Going into 2012, rewind and press play: More of the same is expected.
After a year when many chains reported food basket inflation of 5 percent or more, the outlook for next year is that those costs will ease only slightly. A recent report by investment bank Barclays Capital projected year-over-year food cost inflation of between 3 percent and 5 percent for restaurants in 2012.
Others are less optimistic. Fitch Ratings, a global market, credit opinion, and research agency, expects U.S. food and beverage costs for restaurant to increase 5 percent or more in 2012, mostly as a result of more expensive proteins. That leaves many restaurant chains grappling with whether — and how — to raise menu prices in the year ahead.
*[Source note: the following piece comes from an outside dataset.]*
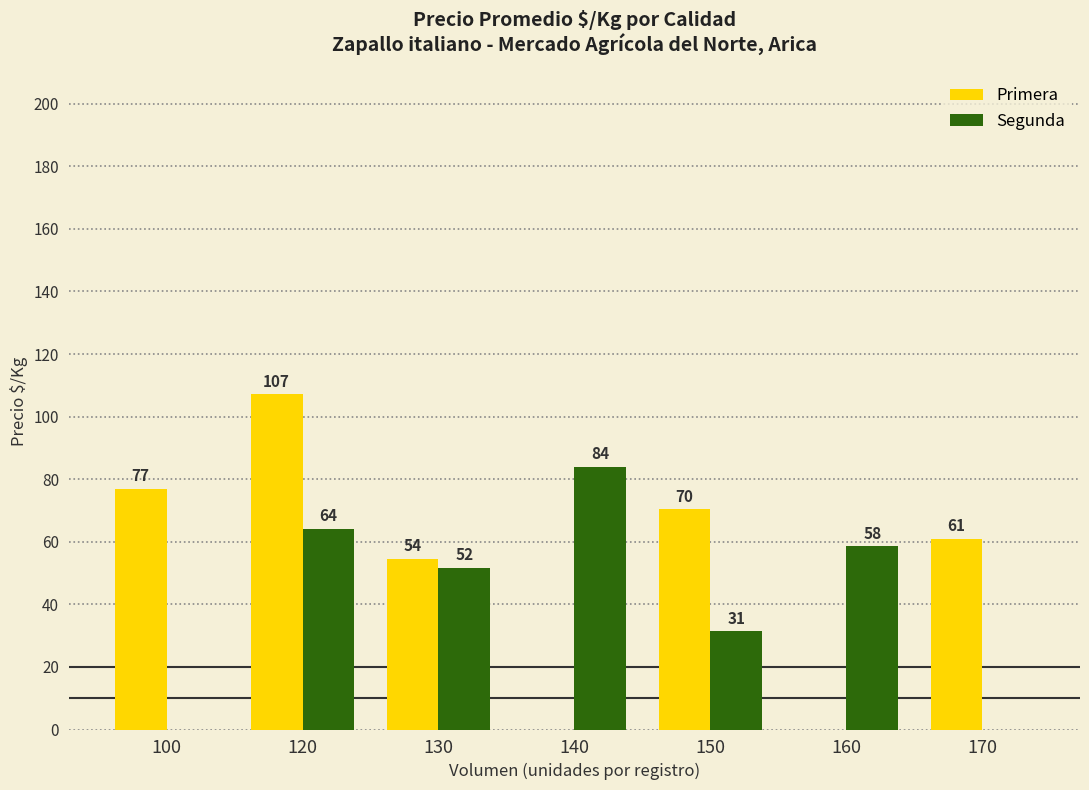

Which series changed the most between 120 and 150?

Primera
“The fundamental strategic challenge we face this year is how to address the growing need for affordability that’s demanded by our guests, while also protecting our margins, given significant commodity cost inflation,” Darden Restaurants Inc. president and chief operating officer Drew Madsen said this month, during an earnings call with investors.
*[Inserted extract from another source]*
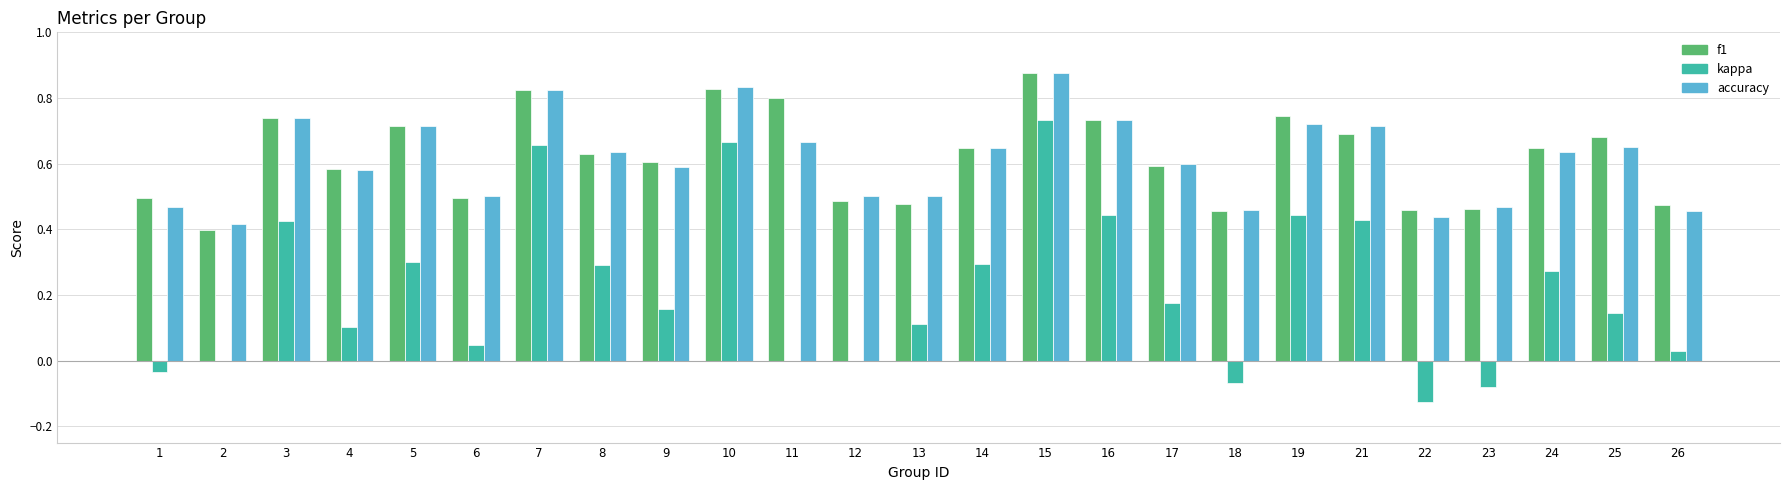

True or false: kappa has a value of 0.0 at 26.

True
Indeed, in a webinar earlier this year, Warren Solochek, vice president of client development for market research firm The NPD Group, warned that consumers in 2012 are expected to remain price conscious — and that’s partly the restaurant industry’s fault.
“The restaurant industry has done a very good job of sensitizing American consumers to price, and we have done that via a lot of advertising and a lot of promotion that’s been specific to price points,” Solochek said. “That is going to suppress the opportunity that operators are going to have to take across-the-board pricing.”
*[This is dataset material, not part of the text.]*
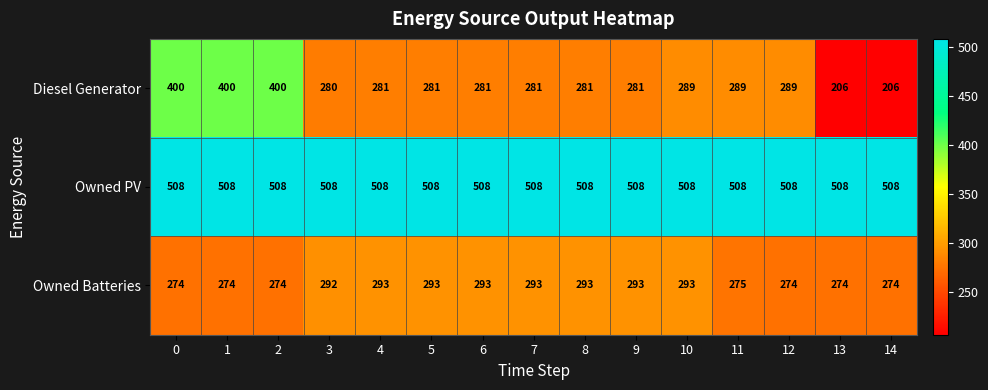

Which series changed the most between 0 and 14?

Diesel Generator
Restaurants Outline Pricing Plans
The Barclays report projected that menu pricing across the industry will increase an average of 2 percent in 2012, and hikes are likely to come earlier in the year, when commodity inflation is expected to be higher.
Madsen at Darden said the company’s plan is to maintain an annual price increase of between roughly 2 percent and 3 percent for fiscal 2012, which, he said, “will allow us to protect the guest value equations we believe are fundamental to long-term brand vibrancy.”